Bah humbug indeed… hate xmas and xmas shopping and it being all about the presents. i’m lucky enough that no one in my family drinks, so at least i don’t have to put up with the drunken fights after dinner!!!
Sure, you can never have too much Fairytale of New York.
Jingle bells jingle bells jingle all the waaay! Ok fine, it is starting too early but after Halloween is fair game as far as I’m concerned and I CAN”T WAIT I love Christmas! 😀 So there!
@RP NO CHRISTMAS SONGS AT SOUNDCHECK, alright!

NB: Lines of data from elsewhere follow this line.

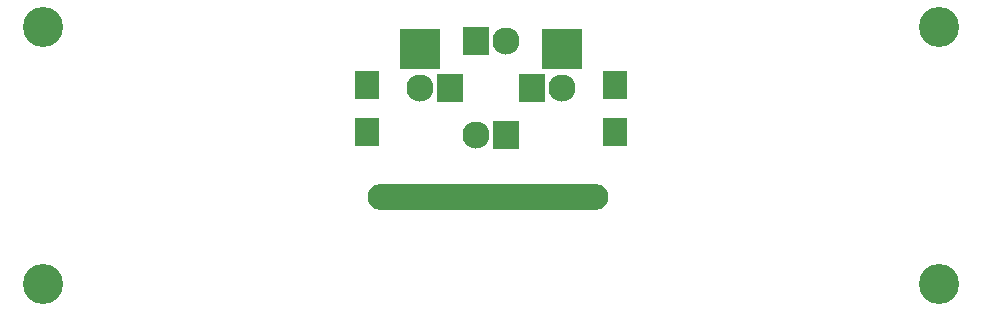
<source format=gbr>
G04 #@! TF.FileFunction,Soldermask,Bot*
%FSLAX46Y46*%
G04 Gerber Fmt 4.6, Leading zero omitted, Abs format (unit mm)*
G04 Created by KiCad (PCBNEW 4.0.6) date Sunday, 17 September 2017 'PMt' 18:00:55*
%MOMM*%
%LPD*%
G01*
G04 APERTURE LIST*
%ADD10C,0.100000*%
%ADD11C,3.400000*%
%ADD12O,20.400000X2.200000*%
%ADD13R,2.300000X2.400000*%
%ADD14C,2.300000*%
%ADD15R,2.100000X2.400000*%
%ADD16R,3.400000X3.400000*%
G04 APERTURE END LIST*
D10*
D11*
X179400000Y-73600000D03*
X179400000Y-95400000D03*
X103600000Y-95400000D03*
X103600000Y-73600000D03*
D12*
X141250000Y-88000000D03*
D13*
X145000000Y-78750000D03*
D14*
X147540000Y-78750000D03*
D13*
X140250000Y-74750000D03*
D14*
X142790000Y-74750000D03*
D13*
X138000000Y-78750000D03*
D14*
X135460000Y-78750000D03*
D13*
X142750000Y-82750000D03*
D14*
X140210000Y-82750000D03*
D15*
X152000000Y-82500000D03*
X152000000Y-78500000D03*
X131000000Y-78500000D03*
X131000000Y-82500000D03*
D16*
X135500000Y-75500000D03*
X147500000Y-75500000D03*
M02*

</source>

@Xbox Is that you, Margaret?
@GM 😆 Finally, a reason to vote for FF.
@Maxi I knew there was a reason I liked you.
@Stan No, but I will happily help Maxi Cane escape prosecution.
@YerMan I’ll make a fortune on ticket sales.
@Claire Hear hear!
@Tatty Alcohol is the only thing that gets me through it all.
@Ray How do I detune TodayFM from my radio?
@Kitty Yeah, well, you’re wrong!
GRINCH!
Nah, just kidding, I feel your pain. I worked in Dunnez Boutiques (otherwise known as dunnes stores) for five Christmas’s and it sucked all the joy out of it for me. Christmas songs were put on repeat literally the day after Halloween, not to mention the shop floor being stuffed with decorations from September on. And then the January sales. Oh the horror. The horror!
Jingle Bells, Darren Smells la la la la la!
Can we put up our Christmas tree yet?
@Annie Oh Jesus, that sounds awful. Were you in therapy for long after it?
@Lottie No, go away, you freak!
I love Christmas, I’d be rockin around my christmas tree already if I could but in fairness that would be super weird in October.
Ha, Ray Foley, that was funny.
@Voodoo If Lottie had her way she’d be doing the same. Don’t mind me – I’m just being a grump.